Gunmen Shergar from a stud farm owned by the Aga Khan in County Kildare, Ireland. The five-year-old thoroughbred stallion, named European horse of the year in 1981, was worth $13.5 million and commanded stud fees of approximately $100,000.
On the night of the heist, armed men arrived at the home of one of Shergar’s grooms, James Fitzpatrick, and forced him to lead them to the horse and help load him onto a trailer. The kidnappers dropped Fitzpatrick on a remote road later that night and then demanded a ransom of more than $2 million for Shergar’s return.
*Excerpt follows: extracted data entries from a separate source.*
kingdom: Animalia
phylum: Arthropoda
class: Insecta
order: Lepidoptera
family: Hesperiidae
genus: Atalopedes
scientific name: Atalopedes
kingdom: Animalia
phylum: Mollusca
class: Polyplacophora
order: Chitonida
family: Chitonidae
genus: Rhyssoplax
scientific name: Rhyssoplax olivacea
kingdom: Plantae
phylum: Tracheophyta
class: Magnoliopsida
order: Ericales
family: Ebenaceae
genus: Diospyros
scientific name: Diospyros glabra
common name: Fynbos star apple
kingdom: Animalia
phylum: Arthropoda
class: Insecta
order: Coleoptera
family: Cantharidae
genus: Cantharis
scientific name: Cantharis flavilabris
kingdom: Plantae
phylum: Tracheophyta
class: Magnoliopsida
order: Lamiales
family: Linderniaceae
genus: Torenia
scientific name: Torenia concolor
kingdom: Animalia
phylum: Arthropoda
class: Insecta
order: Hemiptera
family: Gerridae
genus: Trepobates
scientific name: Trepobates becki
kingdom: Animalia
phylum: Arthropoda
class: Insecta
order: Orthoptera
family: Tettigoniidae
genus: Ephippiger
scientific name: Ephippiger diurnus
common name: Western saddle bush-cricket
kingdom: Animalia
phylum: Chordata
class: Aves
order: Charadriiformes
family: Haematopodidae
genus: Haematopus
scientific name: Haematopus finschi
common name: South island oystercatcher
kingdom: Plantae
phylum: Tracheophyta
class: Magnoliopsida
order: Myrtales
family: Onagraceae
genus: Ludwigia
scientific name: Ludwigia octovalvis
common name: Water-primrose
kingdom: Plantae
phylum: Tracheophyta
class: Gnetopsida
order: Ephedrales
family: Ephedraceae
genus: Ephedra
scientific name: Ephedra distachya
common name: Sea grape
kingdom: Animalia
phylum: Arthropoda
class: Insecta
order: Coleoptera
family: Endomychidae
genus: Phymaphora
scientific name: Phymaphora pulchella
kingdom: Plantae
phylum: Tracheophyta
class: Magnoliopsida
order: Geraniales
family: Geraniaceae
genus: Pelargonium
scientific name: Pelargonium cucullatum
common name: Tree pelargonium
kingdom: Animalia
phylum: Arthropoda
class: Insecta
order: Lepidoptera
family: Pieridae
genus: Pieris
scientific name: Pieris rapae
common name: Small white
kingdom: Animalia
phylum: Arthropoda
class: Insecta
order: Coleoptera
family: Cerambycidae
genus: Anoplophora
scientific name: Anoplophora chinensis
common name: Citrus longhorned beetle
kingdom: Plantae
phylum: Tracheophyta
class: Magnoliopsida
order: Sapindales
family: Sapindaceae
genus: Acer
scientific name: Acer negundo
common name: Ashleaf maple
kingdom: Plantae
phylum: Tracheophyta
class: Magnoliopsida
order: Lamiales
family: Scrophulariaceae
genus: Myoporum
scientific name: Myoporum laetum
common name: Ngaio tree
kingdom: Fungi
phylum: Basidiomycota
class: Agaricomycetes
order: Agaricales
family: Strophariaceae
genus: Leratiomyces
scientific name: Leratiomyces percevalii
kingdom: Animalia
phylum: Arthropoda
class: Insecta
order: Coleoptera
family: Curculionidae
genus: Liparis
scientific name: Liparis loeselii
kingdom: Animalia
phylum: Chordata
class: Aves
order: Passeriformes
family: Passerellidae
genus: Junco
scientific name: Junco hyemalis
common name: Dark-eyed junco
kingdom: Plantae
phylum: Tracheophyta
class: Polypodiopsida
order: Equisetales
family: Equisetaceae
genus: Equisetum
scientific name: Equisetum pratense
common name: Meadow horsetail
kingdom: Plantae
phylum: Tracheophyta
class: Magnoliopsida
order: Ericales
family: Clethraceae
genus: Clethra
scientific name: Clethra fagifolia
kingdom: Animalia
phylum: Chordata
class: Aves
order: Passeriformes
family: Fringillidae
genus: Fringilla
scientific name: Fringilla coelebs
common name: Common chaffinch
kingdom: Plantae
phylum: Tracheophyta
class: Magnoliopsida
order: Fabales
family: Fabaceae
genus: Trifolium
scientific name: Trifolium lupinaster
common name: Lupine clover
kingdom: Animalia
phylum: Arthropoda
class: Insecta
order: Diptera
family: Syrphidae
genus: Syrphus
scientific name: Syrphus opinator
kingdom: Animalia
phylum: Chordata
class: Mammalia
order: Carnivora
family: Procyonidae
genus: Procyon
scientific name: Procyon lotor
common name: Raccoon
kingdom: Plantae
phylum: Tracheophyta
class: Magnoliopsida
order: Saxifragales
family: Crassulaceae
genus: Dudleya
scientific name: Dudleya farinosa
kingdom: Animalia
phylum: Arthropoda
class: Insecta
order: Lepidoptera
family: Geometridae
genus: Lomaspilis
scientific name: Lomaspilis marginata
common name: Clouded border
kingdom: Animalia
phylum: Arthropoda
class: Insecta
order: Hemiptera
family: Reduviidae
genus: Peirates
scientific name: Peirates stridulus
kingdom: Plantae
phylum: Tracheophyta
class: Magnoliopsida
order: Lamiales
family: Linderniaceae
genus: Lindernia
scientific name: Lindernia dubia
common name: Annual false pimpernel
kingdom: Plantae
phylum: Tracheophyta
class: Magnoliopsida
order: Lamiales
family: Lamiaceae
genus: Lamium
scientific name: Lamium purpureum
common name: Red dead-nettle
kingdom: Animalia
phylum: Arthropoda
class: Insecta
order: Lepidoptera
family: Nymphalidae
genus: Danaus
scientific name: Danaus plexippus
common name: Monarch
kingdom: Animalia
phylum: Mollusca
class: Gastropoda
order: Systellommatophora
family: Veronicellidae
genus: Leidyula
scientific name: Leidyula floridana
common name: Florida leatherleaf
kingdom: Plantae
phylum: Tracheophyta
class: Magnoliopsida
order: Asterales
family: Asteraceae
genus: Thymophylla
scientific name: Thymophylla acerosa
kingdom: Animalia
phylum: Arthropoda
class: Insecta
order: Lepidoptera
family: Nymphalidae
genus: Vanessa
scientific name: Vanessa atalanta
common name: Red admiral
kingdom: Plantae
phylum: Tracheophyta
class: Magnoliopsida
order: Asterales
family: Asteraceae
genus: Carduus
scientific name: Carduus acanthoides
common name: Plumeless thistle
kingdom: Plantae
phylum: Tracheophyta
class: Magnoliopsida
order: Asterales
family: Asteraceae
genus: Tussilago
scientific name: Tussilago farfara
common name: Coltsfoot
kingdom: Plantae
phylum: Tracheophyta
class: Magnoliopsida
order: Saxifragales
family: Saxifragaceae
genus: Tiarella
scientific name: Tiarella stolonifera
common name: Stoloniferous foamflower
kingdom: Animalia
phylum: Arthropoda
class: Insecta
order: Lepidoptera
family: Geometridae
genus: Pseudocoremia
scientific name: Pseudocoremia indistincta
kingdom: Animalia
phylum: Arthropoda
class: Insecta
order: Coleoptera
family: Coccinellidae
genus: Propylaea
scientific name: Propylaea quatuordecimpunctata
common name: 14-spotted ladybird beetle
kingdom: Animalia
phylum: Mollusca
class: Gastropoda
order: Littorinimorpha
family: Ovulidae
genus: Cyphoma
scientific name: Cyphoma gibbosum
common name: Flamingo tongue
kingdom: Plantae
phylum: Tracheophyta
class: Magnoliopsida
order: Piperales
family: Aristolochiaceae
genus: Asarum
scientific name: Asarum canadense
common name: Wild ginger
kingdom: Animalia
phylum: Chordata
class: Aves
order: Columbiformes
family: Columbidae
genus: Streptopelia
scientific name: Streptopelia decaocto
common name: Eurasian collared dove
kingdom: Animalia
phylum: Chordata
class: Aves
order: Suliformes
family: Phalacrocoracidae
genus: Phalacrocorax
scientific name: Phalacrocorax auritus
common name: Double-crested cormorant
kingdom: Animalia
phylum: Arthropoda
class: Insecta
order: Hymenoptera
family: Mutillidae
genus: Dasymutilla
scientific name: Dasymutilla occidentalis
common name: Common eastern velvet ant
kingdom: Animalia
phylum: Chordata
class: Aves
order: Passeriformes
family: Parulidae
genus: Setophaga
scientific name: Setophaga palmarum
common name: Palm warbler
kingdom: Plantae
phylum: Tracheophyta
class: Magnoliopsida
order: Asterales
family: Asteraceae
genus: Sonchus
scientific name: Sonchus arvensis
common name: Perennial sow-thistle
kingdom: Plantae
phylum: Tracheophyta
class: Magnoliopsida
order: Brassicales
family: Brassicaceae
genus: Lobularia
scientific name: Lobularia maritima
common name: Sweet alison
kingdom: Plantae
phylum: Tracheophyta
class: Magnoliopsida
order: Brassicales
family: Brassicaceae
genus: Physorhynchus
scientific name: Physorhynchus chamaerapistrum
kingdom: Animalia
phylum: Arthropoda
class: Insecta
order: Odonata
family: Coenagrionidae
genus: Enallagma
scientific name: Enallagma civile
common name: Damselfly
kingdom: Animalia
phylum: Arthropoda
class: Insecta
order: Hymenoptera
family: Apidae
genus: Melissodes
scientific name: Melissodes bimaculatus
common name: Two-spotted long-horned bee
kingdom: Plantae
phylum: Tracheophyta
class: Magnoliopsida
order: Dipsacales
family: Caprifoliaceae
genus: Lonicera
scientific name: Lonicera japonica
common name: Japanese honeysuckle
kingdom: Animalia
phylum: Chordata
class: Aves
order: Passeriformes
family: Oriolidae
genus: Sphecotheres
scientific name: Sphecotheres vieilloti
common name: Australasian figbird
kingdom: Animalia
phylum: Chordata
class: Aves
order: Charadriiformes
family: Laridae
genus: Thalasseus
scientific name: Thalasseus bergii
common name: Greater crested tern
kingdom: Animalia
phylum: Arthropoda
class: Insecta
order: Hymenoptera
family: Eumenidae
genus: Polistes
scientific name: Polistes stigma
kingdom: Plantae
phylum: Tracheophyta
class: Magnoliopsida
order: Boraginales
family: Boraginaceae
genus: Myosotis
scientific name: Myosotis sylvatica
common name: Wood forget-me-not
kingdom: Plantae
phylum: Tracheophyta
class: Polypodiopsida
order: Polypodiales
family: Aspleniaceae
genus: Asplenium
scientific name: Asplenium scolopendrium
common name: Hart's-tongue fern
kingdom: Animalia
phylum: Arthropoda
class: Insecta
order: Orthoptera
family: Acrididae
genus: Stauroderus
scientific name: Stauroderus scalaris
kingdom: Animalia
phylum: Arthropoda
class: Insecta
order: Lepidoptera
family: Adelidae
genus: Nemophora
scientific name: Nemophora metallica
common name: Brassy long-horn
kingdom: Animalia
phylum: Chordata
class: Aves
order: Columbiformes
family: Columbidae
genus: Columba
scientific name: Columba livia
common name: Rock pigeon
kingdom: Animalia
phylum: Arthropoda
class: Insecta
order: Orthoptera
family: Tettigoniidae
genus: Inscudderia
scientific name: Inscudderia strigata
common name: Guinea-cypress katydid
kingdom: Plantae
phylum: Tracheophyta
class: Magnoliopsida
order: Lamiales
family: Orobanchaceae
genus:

Negotiations with the kidnappers were short-lived and fruitless. Despite a highly publicized search by authorities, Shergar was never seen again and no ransom was paid. The case was never solved, although there were a variety of theories about the identity of the kidnappers. The most popular one held that the Irish Republican Army stole the animal in order to raise money for weapons, but ended up killing him in a panic because he was too difficult to handle. Former IRA member Sean O’Callaghan supported this theory in his book The Informer.
Another famous horse-napping was that of Canadian-bred Fanfreluche from Claiborne Farm in Paris, Kentucky, in June 1977. The race horse, who was in foal at the time to 1973 Triple Crown winner Secretariat, was successfully recovered in another part of the state in December 1977. She was being cared for and used as a riding horse by a farmer who said he found the thoroughbred walking along a road. A Kentucky man was later convicted for the theft. Fanfreluche gave birth to Sain et Sauf (Safe and Sound) several months later and died of old age in 1999.